[Do this]:
Gather every line in the records below that contains the string "offsetDistance".

(Extracted data entries)
** begin **
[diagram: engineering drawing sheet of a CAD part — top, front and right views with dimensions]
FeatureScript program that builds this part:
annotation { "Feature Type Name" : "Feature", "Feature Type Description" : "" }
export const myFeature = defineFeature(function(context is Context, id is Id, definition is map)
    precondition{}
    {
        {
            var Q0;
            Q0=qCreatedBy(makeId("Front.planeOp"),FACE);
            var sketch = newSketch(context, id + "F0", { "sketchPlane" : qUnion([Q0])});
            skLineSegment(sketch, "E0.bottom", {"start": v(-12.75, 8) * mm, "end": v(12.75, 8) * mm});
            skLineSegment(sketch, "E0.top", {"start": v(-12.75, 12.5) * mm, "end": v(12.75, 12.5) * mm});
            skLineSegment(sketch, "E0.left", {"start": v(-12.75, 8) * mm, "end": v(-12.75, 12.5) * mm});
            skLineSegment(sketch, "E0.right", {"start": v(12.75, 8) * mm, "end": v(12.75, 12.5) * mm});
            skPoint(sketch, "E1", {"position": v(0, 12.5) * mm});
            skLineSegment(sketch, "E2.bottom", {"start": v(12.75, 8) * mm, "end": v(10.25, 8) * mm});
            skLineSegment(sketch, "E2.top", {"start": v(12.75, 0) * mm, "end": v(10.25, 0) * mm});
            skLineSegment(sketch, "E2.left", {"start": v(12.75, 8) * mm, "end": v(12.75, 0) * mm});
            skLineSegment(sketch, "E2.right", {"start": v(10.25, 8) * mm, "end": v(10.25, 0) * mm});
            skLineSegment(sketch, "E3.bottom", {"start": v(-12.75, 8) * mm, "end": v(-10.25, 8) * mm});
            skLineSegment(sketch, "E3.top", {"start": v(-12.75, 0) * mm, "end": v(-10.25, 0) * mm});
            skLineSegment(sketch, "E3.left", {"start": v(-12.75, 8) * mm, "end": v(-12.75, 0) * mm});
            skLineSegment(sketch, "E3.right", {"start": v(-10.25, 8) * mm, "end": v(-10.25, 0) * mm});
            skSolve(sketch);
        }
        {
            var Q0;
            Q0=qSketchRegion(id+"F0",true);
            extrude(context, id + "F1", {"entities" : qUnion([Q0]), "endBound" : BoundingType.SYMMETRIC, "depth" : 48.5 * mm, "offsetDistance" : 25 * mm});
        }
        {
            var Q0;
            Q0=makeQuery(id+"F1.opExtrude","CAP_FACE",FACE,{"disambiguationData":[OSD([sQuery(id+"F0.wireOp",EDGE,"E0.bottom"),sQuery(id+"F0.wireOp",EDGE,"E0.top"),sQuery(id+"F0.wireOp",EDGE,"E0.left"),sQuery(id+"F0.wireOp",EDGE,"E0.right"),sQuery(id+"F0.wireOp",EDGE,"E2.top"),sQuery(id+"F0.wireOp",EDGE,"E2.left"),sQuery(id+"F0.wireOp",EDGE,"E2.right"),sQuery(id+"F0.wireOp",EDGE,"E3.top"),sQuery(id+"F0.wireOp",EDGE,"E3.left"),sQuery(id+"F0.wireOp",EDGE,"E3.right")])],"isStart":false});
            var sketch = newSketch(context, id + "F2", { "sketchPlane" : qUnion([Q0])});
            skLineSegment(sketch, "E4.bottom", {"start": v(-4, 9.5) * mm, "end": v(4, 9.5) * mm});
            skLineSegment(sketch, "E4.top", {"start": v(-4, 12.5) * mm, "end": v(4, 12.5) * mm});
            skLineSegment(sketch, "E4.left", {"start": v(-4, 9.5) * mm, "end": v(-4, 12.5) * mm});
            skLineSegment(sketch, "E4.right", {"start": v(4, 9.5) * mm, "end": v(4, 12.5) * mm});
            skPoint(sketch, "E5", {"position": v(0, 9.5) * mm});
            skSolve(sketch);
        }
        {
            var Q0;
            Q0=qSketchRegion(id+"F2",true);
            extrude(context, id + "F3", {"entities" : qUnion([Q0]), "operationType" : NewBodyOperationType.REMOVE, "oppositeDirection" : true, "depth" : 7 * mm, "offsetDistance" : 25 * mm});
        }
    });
** end **
[Solution for this problem]:
            extrude(context, id + "F1", {"entities" : qUnion([Q0]), "endBound" : BoundingType.SYMMETRIC, "depth" : 48.5 * mm, "offsetDistance" : 25 * mm});
            extrude(context, id + "F3", {"entities" : qUnion([Q0]), "operationType" : NewBodyOperationType.REMOVE, "oppositeDirection" : true, "depth" : 7 * mm, "offsetDistance" : 25 * mm});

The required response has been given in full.